Wes combina técnicas de stop motion com live action, além de propositalmente “esconder” algumas cenas mais “viscerais” de sua audiência. Mesmo tendo optado por uma estética teatralizada, não deixa de utilizar-se da magia do cinema.
Nota individual: 9
Poison:
O último segmento é também o melhor, aqui o sentimento humano explorado por Wes Anderson é o medo, o diretor nunca chegou a fazer um filme de terror, mas assistindo a esse curta (que vale dizer, não é de horror), eu penso que ele deveria, afinal, o diretor provou que sabe criar tensão e angustia apenas com o poder da sugestão.
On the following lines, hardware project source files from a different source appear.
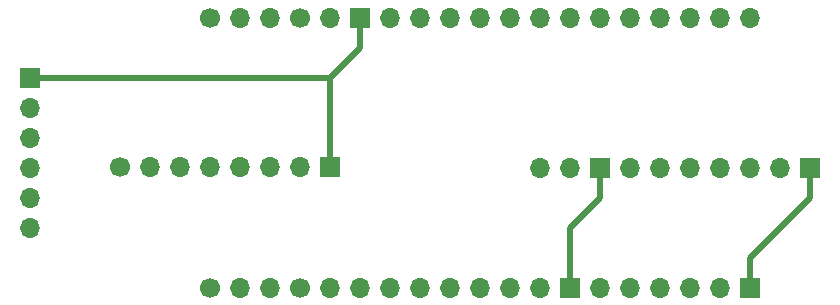
<source format=gbr>
%TF.GenerationSoftware,KiCad,Pcbnew,7.0.10*%
%TF.CreationDate,2024-01-17T15:28:00-05:00*%
%TF.ProjectId,ESP32-SD,45535033-322d-4534-942e-6b696361645f,1*%
%TF.SameCoordinates,Original*%
%TF.FileFunction,Copper,L2,Inr*%
%TF.FilePolarity,Positive*%
%FSLAX46Y46*%
G04 Gerber Fmt 4.6, Leading zero omitted, Abs format (unit mm)*
G04 Created by KiCad (PCBNEW 7.0.10) date 2024-01-17 15:28:00*
%MOMM*%
%LPD*%
G01*
G04 APERTURE LIST*
%TA.AperFunction,ComponentPad*%
%ADD10R,1.700000X1.700000*%
%TD*%
%TA.AperFunction,ComponentPad*%
%ADD11O,1.700000X1.700000*%
%TD*%
%TA.AperFunction,ComponentPad*%
%ADD12C,1.700000*%
%TD*%
%TA.AperFunction,Conductor*%
%ADD13C,0.500000*%
%TD*%
G04 APERTURE END LIST*
D10*
%TO.N,N/C*%
%TO.C,SD*%
X109220000Y-93980000D03*
D11*
X109220000Y-96520000D03*
X109220000Y-99060000D03*
X109220000Y-101600000D03*
X109220000Y-104140000D03*
X109220000Y-106680000D03*
%TD*%
%TO.N,N/C*%
%TO.C,FZ_R*%
X152390000Y-101610000D03*
X154930000Y-101610000D03*
D10*
X157470000Y-101610000D03*
D11*
X160010000Y-101610000D03*
X162550000Y-101610000D03*
X165090000Y-101610000D03*
X167630000Y-101610000D03*
X170170000Y-101610000D03*
X172710000Y-101610000D03*
D10*
X175250000Y-101610000D03*
%TD*%
D12*
%TO.N,N/C*%
%TO.C,Bottom*%
X124450000Y-111770000D03*
D11*
X126990000Y-111770000D03*
X129530000Y-111770000D03*
D12*
X132070000Y-111770000D03*
D11*
X134610000Y-111770000D03*
X137150000Y-111770000D03*
X139690000Y-111770000D03*
X142230000Y-111770000D03*
X144770000Y-111770000D03*
X147310000Y-111770000D03*
X149850000Y-111770000D03*
X152390000Y-111770000D03*
D10*
X154930000Y-111770000D03*
D11*
X157470000Y-111770000D03*
X160010000Y-111770000D03*
X162550000Y-111770000D03*
X165090000Y-111770000D03*
X167630000Y-111770000D03*
D10*
X170170000Y-111770000D03*
%TD*%
D12*
%TO.N,N/C*%
%TO.C,Top*%
X124460000Y-88900000D03*
D11*
X127000000Y-88900000D03*
X129540000Y-88900000D03*
D12*
X132080000Y-88900000D03*
D11*
X134620000Y-88900000D03*
D10*
X137160000Y-88900000D03*
D11*
X139700000Y-88900000D03*
X142240000Y-88900000D03*
X144780000Y-88900000D03*
X147320000Y-88900000D03*
X149860000Y-88900000D03*
X152400000Y-88900000D03*
X154940000Y-88900000D03*
X157480000Y-88900000D03*
X160020000Y-88900000D03*
X162560000Y-88900000D03*
X165100000Y-88900000D03*
X167640000Y-88900000D03*
X170180000Y-88900000D03*
%TD*%
D12*
%TO.N,N/C*%
%TO.C,Left*%
X116830000Y-101585000D03*
D11*
X119370000Y-101585000D03*
X121910000Y-101585000D03*
X124450000Y-101585000D03*
X126990000Y-101585000D03*
X129530000Y-101585000D03*
X132070000Y-101585000D03*
D10*
X134610000Y-101585000D03*
%TD*%
D13*
%TO.N,*%
X157470000Y-104130000D02*
X157470000Y-101610000D01*
X157480000Y-104140000D02*
X157470000Y-104130000D01*
X154930000Y-106690000D02*
X157480000Y-104140000D01*
X154930000Y-111770000D02*
X154930000Y-106690000D01*
X134620000Y-93980000D02*
X137160000Y-91440000D01*
X134610000Y-93990000D02*
X134620000Y-93980000D01*
X134620000Y-93980000D02*
X109220000Y-93980000D01*
X137160000Y-91440000D02*
X137160000Y-88900000D01*
X134610000Y-101585000D02*
X134610000Y-93990000D01*
X170170000Y-109230000D02*
X170170000Y-111770000D01*
X175260000Y-104140000D02*
X170170000Y-109230000D01*
X175250000Y-104130000D02*
X175260000Y-104140000D01*
X175250000Y-101610000D02*
X175250000Y-104130000D01*
%TD*%
M02*

</source>
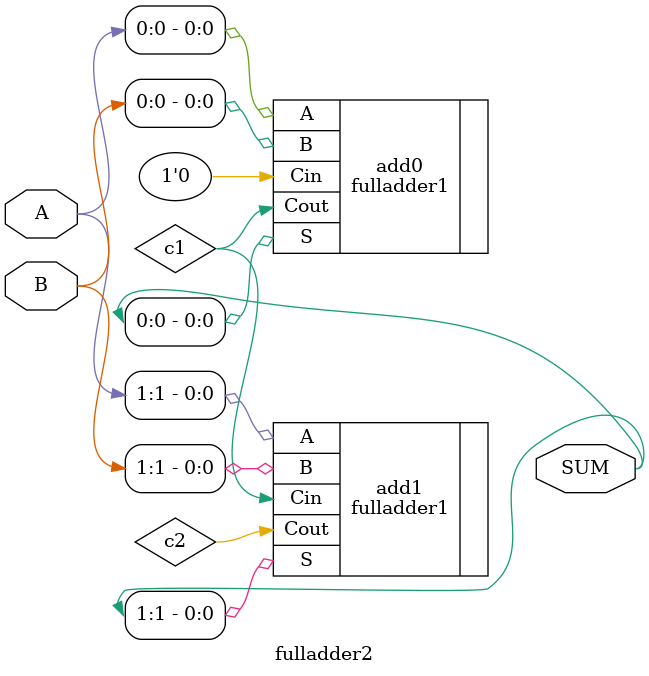
<source format=v>

module fulladder2(A, B, SUM);

    input [1:0]A, B;
    output [1:0]SUM;
    wire c1, c2;
    
    fulladder1 add0(.A(A[0]), .B(B[0]), .Cin(1'b0), .S(SUM[0]), .Cout(c1));
    fulladder1 add1(.A(A[1]), .B(B[1]), .Cin(c1), .S(SUM[1]), .Cout(c2));
            
endmodule
</source>
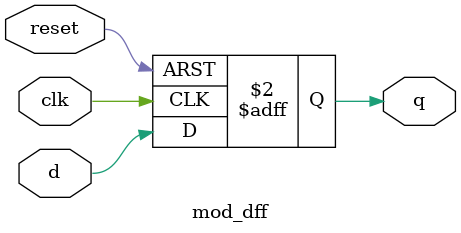
<source format=v>
`timescale 1ns / 1ps


module mod_dff(
output reg q,
input d,
input clk,
input reset
    );
  always@(posedge clk or posedge reset)begin
  if(reset)
  q<=0;
  else
  q<=d;
  end
endmodule

</source>
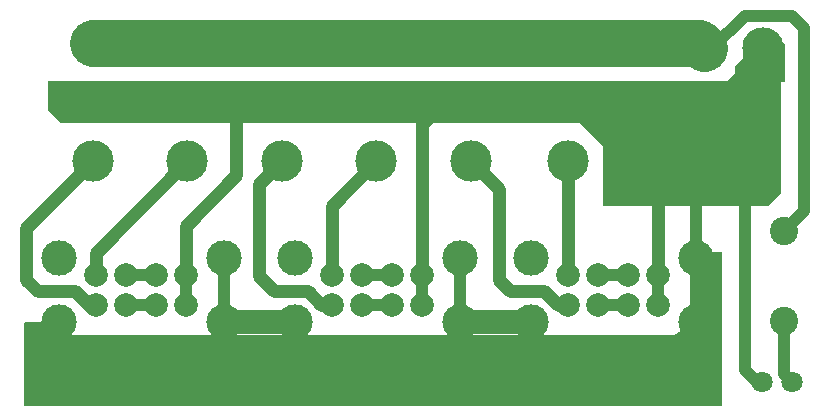
<source format=gbl>
%FSLAX34Y34*%
%MOMM*%
%LNCOPPER_BOTTOM*%
G71*
G01*
%ADD10C, 2.000*%
%ADD11C, 3.000*%
%ADD12C, 1.000*%
%ADD13C, 3.500*%
%ADD14C, 1.800*%
%ADD15C, 1.100*%
%ADD16C, 4.000*%
%ADD17C, 2.400*%
%ADD18C, 2.000*%
%ADD19C, 0.100*%
%LPD*%
X236441Y410494D02*
G54D10*
D03*
X211041Y410494D02*
G54D10*
D03*
X185641Y410494D02*
G54D10*
D03*
X160241Y410494D02*
G54D10*
D03*
X236441Y385094D02*
G54D10*
D03*
X211041Y385094D02*
G54D10*
D03*
X185641Y385094D02*
G54D10*
D03*
X160241Y385094D02*
G54D10*
D03*
X269041Y425294D02*
G54D11*
D03*
X129041Y425294D02*
G54D11*
D03*
X129041Y370294D02*
G54D11*
D03*
X269041Y370294D02*
G54D11*
D03*
X436441Y410494D02*
G54D10*
D03*
X411041Y410494D02*
G54D10*
D03*
X385641Y410494D02*
G54D10*
D03*
X360241Y410494D02*
G54D10*
D03*
X436441Y385094D02*
G54D10*
D03*
X411041Y385094D02*
G54D10*
D03*
X385641Y385094D02*
G54D10*
D03*
X360241Y385094D02*
G54D10*
D03*
X469041Y425294D02*
G54D11*
D03*
X329041Y425294D02*
G54D11*
D03*
X329041Y370294D02*
G54D11*
D03*
X469041Y370294D02*
G54D11*
D03*
X636441Y410494D02*
G54D10*
D03*
X611041Y410494D02*
G54D10*
D03*
X585641Y410494D02*
G54D10*
D03*
X560241Y410494D02*
G54D10*
D03*
X636441Y385094D02*
G54D10*
D03*
X611041Y385094D02*
G54D10*
D03*
X585641Y385094D02*
G54D10*
D03*
X560241Y385094D02*
G54D10*
D03*
X669041Y425294D02*
G54D11*
D03*
X529041Y425294D02*
G54D11*
D03*
X529041Y370294D02*
G54D11*
D03*
X669041Y370294D02*
G54D11*
D03*
G54D12*
X236441Y410494D02*
X236441Y385094D01*
G54D12*
X185641Y410494D02*
X211041Y410494D01*
G54D12*
X185641Y385094D02*
X211041Y385094D01*
G54D12*
X129041Y370294D02*
X129041Y340959D01*
X140000Y330000D01*
X260000Y330000D01*
X270000Y340000D01*
X270000Y369335D01*
X269041Y370294D01*
G54D12*
X269041Y370294D02*
X269041Y425294D01*
G54D12*
X385641Y410494D02*
X411041Y410494D01*
G54D12*
X385641Y385094D02*
X411041Y385094D01*
G54D12*
X585641Y410494D02*
X611041Y410494D01*
G54D12*
X585641Y385094D02*
X611041Y385094D01*
G54D12*
X469041Y425294D02*
X469041Y370294D01*
X469041Y349041D01*
X450000Y330000D01*
X340000Y330000D01*
X330000Y340000D01*
X330000Y369335D01*
X329041Y370294D01*
G54D12*
X669041Y425294D02*
X669041Y370294D01*
G54D12*
X669041Y370294D02*
X669041Y349041D01*
X650000Y330000D01*
X550000Y330000D01*
X530000Y350000D01*
X530000Y369335D01*
X529041Y370294D01*
G54D12*
X436441Y385094D02*
X436441Y410494D01*
G54D12*
X636441Y385094D02*
X636441Y410494D01*
X675699Y602484D02*
G54D13*
D03*
X725699Y602484D02*
G54D13*
D03*
X158118Y606910D02*
G54D13*
D03*
X158118Y506910D02*
G54D13*
D03*
X238118Y606910D02*
G54D13*
D03*
X238118Y506910D02*
G54D13*
D03*
X318118Y606910D02*
G54D13*
D03*
X318118Y506910D02*
G54D13*
D03*
X398118Y606910D02*
G54D13*
D03*
X398118Y506910D02*
G54D13*
D03*
X478118Y606910D02*
G54D13*
D03*
X478118Y506910D02*
G54D13*
D03*
X560118Y606910D02*
G54D13*
D03*
X560118Y506910D02*
G54D13*
D03*
X750000Y320000D02*
G54D14*
D03*
X724600Y320000D02*
G54D14*
D03*
G54D15*
X160241Y385094D02*
X154656Y385094D01*
X142875Y396875D01*
X111125Y396875D01*
X101600Y406400D01*
X101600Y450392D01*
X158118Y506910D01*
G54D15*
X160241Y410494D02*
X160241Y429033D01*
X238118Y506910D01*
G54D15*
X360241Y385094D02*
X351506Y385094D01*
X339725Y396875D01*
X311150Y396875D01*
X298450Y409575D01*
X298450Y487242D01*
X318118Y506910D01*
G54D15*
X360241Y410494D02*
X360241Y469033D01*
X398118Y506910D01*
G54D15*
X560241Y385094D02*
X551530Y385094D01*
X539750Y396875D01*
X511175Y396875D01*
X501650Y406400D01*
X501650Y483378D01*
X478118Y506910D01*
G54D15*
X560241Y410494D02*
X560241Y506787D01*
X560118Y506910D01*
G54D15*
X236441Y410494D02*
X236441Y452341D01*
X279400Y495300D01*
X279400Y546100D01*
X292100Y558800D01*
X711200Y558800D01*
X723900Y571500D01*
X725699Y602484D01*
G54D15*
X436441Y410494D02*
X436441Y538041D01*
X457200Y558800D01*
G54D15*
X636441Y410494D02*
X636441Y534841D01*
X660400Y558800D01*
G54D16*
X158118Y606910D02*
X238118Y606910D01*
X318118Y606910D01*
X398118Y606910D01*
X478118Y606910D01*
X560118Y606910D01*
X671273Y606910D01*
X675699Y602484D01*
X743298Y448074D02*
G54D17*
D03*
X743298Y371874D02*
G54D17*
D03*
G54D12*
X743298Y371874D02*
X743298Y326702D01*
X750000Y320000D01*
G54D12*
X724600Y320000D02*
X720000Y320000D01*
X710000Y330000D01*
X710000Y557600D01*
X723900Y571500D01*
X723900Y600685D01*
X725699Y602484D01*
G54D12*
X675699Y602484D02*
X682484Y602484D01*
X710000Y630000D01*
X750000Y630000D01*
X760000Y620000D01*
X760000Y464776D01*
X743298Y448074D01*
G54D12*
X669041Y425294D02*
X669041Y516641D01*
X723900Y571500D01*
X723900Y600685D01*
X725699Y602484D01*
G54D18*
X269041Y370294D02*
X329041Y370294D01*
G54D18*
X469041Y370294D02*
X529041Y370294D01*
G36*
X725699Y602484D02*
X727516Y602484D01*
X740000Y590000D01*
X740000Y480000D01*
X730000Y470000D01*
X590000Y470000D01*
X590000Y520000D01*
X570000Y540000D01*
X130000Y540000D01*
X120000Y550000D01*
X120000Y575000D01*
X695000Y575000D01*
X710000Y590000D01*
X713215Y590000D01*
X725699Y602484D01*
G37*
G54D19*
X725699Y602484D02*
X727516Y602484D01*
X740000Y590000D01*
X740000Y480000D01*
X730000Y470000D01*
X590000Y470000D01*
X590000Y520000D01*
X570000Y540000D01*
X130000Y540000D01*
X120000Y550000D01*
X120000Y575000D01*
X695000Y575000D01*
X710000Y590000D01*
X713215Y590000D01*
X725699Y602484D01*
G36*
X695000Y575000D02*
X698825Y575000D01*
X701675Y577850D01*
X701675Y587375D01*
X708025Y593725D01*
X708025Y609600D01*
X739775Y609600D01*
X742950Y606425D01*
X742950Y574675D01*
X720725Y574675D01*
X717550Y571500D01*
X695000Y575000D01*
G37*
G54D19*
X695000Y575000D02*
X698825Y575000D01*
X701675Y577850D01*
X701675Y587375D01*
X708025Y593725D01*
X708025Y609600D01*
X739775Y609600D01*
X742950Y606425D01*
X742950Y574675D01*
X720725Y574675D01*
X717550Y571500D01*
X695000Y575000D01*
G36*
X129041Y370294D02*
X100294Y370294D01*
X100000Y370000D01*
X100000Y300000D01*
X150000Y300000D01*
X150000Y349335D01*
X129041Y370294D01*
G37*
G54D19*
X129041Y370294D02*
X100294Y370294D01*
X100000Y370000D01*
X100000Y300000D01*
X150000Y300000D01*
X150000Y349335D01*
X129041Y370294D01*
G36*
X140000Y360000D02*
X690000Y360000D01*
X690000Y300000D01*
X150000Y300000D01*
X150000Y349335D01*
X129041Y370294D01*
X140000Y360000D01*
G37*
G54D19*
X140000Y360000D02*
X690000Y360000D01*
X690000Y300000D01*
X150000Y300000D01*
X150000Y349335D01*
X129041Y370294D01*
X140000Y360000D01*
G36*
X690000Y360000D02*
X690000Y430000D01*
X673746Y430000D01*
X669041Y425294D01*
X669041Y370294D01*
X690000Y360000D01*
G37*
G54D19*
X690000Y360000D02*
X690000Y430000D01*
X673746Y430000D01*
X669041Y425294D01*
X669041Y370294D01*
X690000Y360000D01*
G36*
X650000Y360000D02*
X690000Y360000D01*
X690000Y370000D01*
X669335Y370000D01*
X669041Y370294D01*
X650000Y360000D01*
G37*
G54D19*
X650000Y360000D02*
X690000Y360000D01*
X690000Y370000D01*
X669335Y370000D01*
X669041Y370294D01*
X650000Y360000D01*
M02*

</source>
A simetria sempre presente e a disposição de objetos perfeitamente alinhados, transmitem uma falta sensação de equilíbrio e organização em meio ao caos instaurado na narrativa, causando uma dissonância sensorial proposital. Ao trazer sua assinatura, Wes Anderson não só adapta o conto, mas eleva-o.
Mais uma vez é preciso elogiar a performance de Cumberbatch que precisa passar 17 minutos deitado imóvel em uma cama, comunicando seu pânico e desconforto apenas através de leves contrações faciais e pequenas expressões.
Nota individual: 10
Nota de rodapé: a média aritmética das notas seria 9,75 (39/4), mas para manter a coesão da escala, decidi arredondar para cima, por ser mais justo, matematicamente falando e, principalmente, pelo conjunto da obra ser merecedor de nota máxima (afinal de contas, cinema nada tem a ver com matemática).